── EXTRAIT DU DOCUMENT ──

Langue

Alors que ce dimanche, Barcelone célébrera sa consultation sur l’indépendance de la Catalogne, la catalanité est un argument efficace pour attirer le public au match USAP-Toulon. Parmi la liste des bonnes raisons pour assister à la fête du rugby catalan, le site Internet de l’événement met en avant des arguments liés à la langue et à la culture catalanes. On y retrouve les castellers, la chanson l’Estaca, le rapprochement entre le Barça et l’USAP, le soutien au rugby sud-catalan à travers la section rugby du FC Barcelone créée en 1924, ainsi que les couleurs de l’USAP, dont on retient davantage le sang et or que l’historique blanc et azur. A Perpignan, ce match aussi est également perçu comme un sommet de la catalanité. Le maire, Jean-Marc Pujol, qui vient pourtant de retirer la mention «La Catalane» à Perpignan, distribuera vendredi matin, à l’Hôtel de Ville, des drapeaux sang et or. Des drapeaux catalans sur la rambla de Barcelone ne représentent rien d’original, mais, lorsqu’ils sont agités pas des Catalans qui s’expriment dans la langue de Molière, ils participent d’un fait insolite. La dernière occasion du genre s’est produite en juin 2009, à l’occasion de la défaite des Dragons Catalans face à Warrington, lors d’un match de Superleague anglaise, également au Stade Olympique de Montjuïch. Ce samedi, sur les 47.000 Catalans installés dans le stade, deux-tiers seront du Nord et un tiers sera du Sud.

───
── DONNÉES À ANALYSER ──

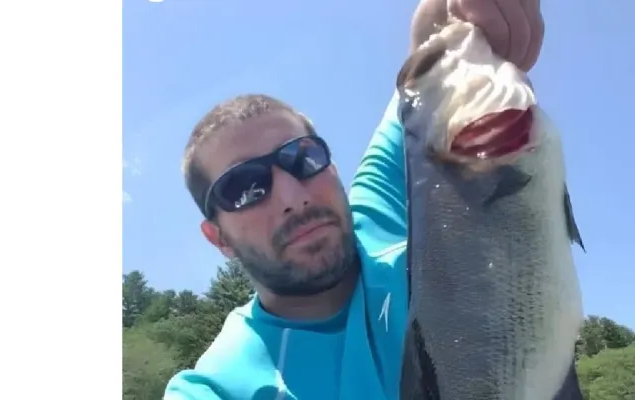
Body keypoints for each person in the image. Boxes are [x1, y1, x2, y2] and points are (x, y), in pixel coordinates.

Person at [162, 0, 567, 399]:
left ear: (332, 169)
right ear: (219, 239)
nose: (291, 195)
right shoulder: (213, 389)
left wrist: (452, 12)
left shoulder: (375, 209)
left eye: (302, 158)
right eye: (245, 188)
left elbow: (428, 75)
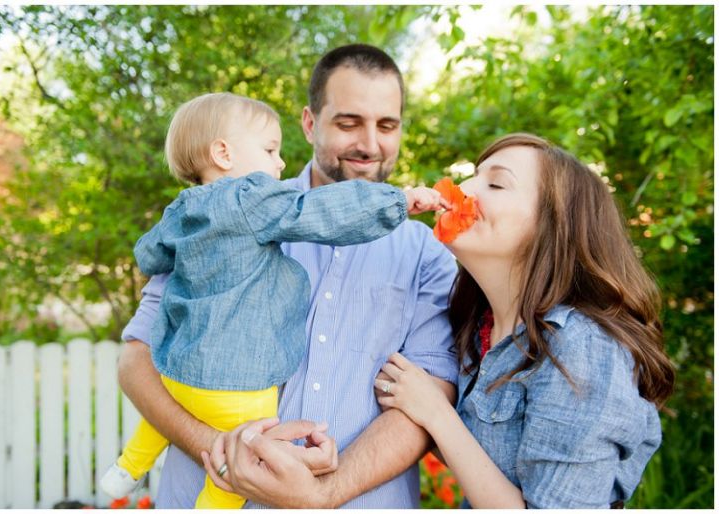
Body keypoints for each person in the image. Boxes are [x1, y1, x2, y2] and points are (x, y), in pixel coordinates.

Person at [118, 44, 460, 508]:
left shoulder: (426, 255)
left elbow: (432, 395)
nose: (370, 143)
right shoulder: (230, 212)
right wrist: (228, 457)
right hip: (205, 491)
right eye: (348, 122)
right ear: (309, 122)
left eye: (387, 125)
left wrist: (324, 491)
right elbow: (137, 359)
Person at [369, 133, 676, 508]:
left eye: (496, 183)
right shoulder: (479, 330)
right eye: (473, 176)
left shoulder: (581, 348)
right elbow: (492, 466)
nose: (463, 189)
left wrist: (436, 414)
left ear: (553, 226)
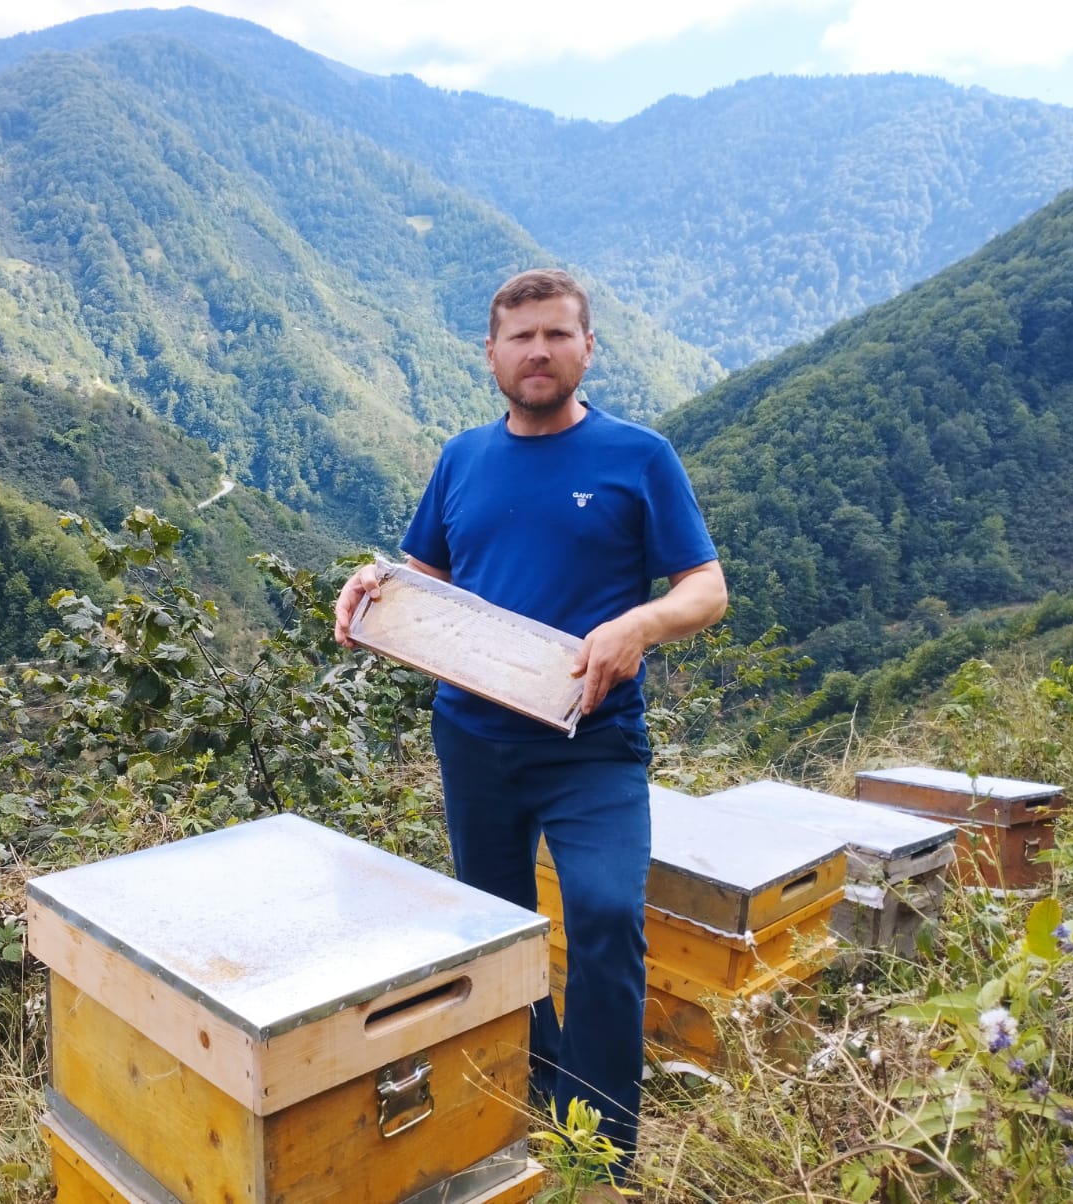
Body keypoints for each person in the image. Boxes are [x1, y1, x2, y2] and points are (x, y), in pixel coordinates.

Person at [334, 268, 727, 1192]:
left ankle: (603, 1151)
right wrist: (373, 582)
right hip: (472, 739)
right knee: (498, 928)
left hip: (592, 744)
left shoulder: (639, 456)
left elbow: (705, 588)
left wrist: (639, 624)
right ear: (492, 355)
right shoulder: (461, 458)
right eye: (521, 338)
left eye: (557, 335)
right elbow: (423, 577)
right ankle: (538, 1096)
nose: (538, 352)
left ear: (589, 348)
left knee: (603, 914)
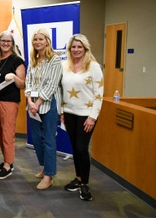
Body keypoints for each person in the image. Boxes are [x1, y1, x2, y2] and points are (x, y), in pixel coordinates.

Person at [61, 34, 104, 201]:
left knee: (81, 148)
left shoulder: (93, 67)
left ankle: (85, 183)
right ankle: (78, 178)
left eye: (79, 47)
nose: (76, 50)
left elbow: (99, 94)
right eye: (73, 47)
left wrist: (93, 117)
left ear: (85, 49)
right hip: (70, 114)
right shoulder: (65, 66)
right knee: (75, 148)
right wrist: (63, 111)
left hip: (87, 115)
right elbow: (62, 90)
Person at [25, 28, 62, 190]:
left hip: (49, 104)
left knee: (49, 140)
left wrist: (38, 102)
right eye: (35, 39)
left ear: (47, 41)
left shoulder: (54, 60)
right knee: (37, 139)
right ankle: (45, 167)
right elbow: (28, 82)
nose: (37, 42)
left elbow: (52, 85)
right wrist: (29, 100)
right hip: (32, 105)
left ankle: (49, 176)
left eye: (41, 39)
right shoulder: (33, 59)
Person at [0, 31, 26, 180]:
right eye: (3, 41)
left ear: (12, 44)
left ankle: (8, 165)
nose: (5, 43)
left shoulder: (16, 60)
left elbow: (23, 84)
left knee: (7, 133)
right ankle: (6, 160)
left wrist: (14, 77)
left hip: (9, 101)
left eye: (8, 41)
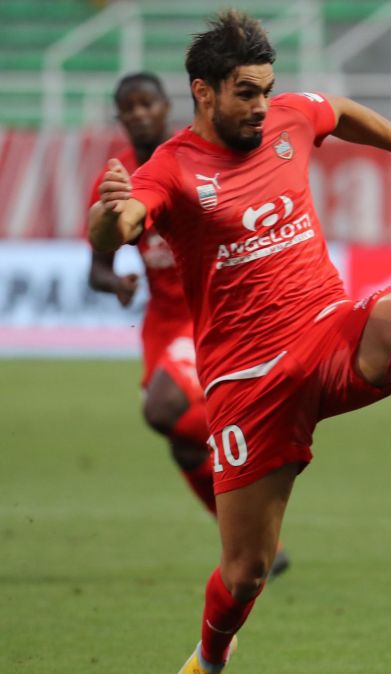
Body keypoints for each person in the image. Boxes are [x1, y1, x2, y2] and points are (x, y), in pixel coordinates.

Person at [87, 11, 391, 673]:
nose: (263, 106)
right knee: (244, 573)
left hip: (325, 332)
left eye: (268, 89)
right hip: (247, 384)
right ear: (203, 92)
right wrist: (106, 219)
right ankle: (209, 658)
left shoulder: (290, 119)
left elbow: (339, 111)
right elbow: (122, 222)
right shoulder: (173, 168)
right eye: (247, 92)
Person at [86, 72, 294, 579]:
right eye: (127, 108)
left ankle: (250, 438)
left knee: (161, 409)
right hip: (163, 321)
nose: (138, 114)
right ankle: (256, 536)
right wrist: (119, 286)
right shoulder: (114, 182)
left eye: (146, 104)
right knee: (181, 441)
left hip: (211, 313)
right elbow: (96, 268)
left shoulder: (196, 161)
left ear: (166, 107)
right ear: (120, 118)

───

CONSIGNES =
A - D'après l'article sur le match USAP-Toulon, en quelle année la section rugby du FC Barcelone a-t-elle été créée ?
B - Poursuivez l'article sur le match USAP-Toulon à Barcelone après sa dernière phrase.

RÉPONSES =
A - En 1924.

B -
Mourad Boudjellal, le président du Rugby Club Toulonnais (RCT), affirme « s‘il y a une morale dans la vie, ce match est pour l’USAP, les Catalans, ils l’ont pensé, rêvé », à moins que l’histoire ne se répète et que Toulon, vainqueur cette saison à Aimé Giral, reste la bête noire de l’USAP. En 1993 et 1996, pour le compte des phases finales du championnat, l’USAP avait été battue à chaque fois d’un point par Toulon, au stade des Costières à Nîmes. En revanche, l’USAP a déjà empoché le bonus financier, car ce match à guichet fermé lui rapportera entre 400.000 et 500.000 euros, selon Paul Goze, Président du club. De quoi compenser les 400.000 euros de manque à gagner, en cas de non-qualification pour la prochaine édition de la Coupe d’Europe.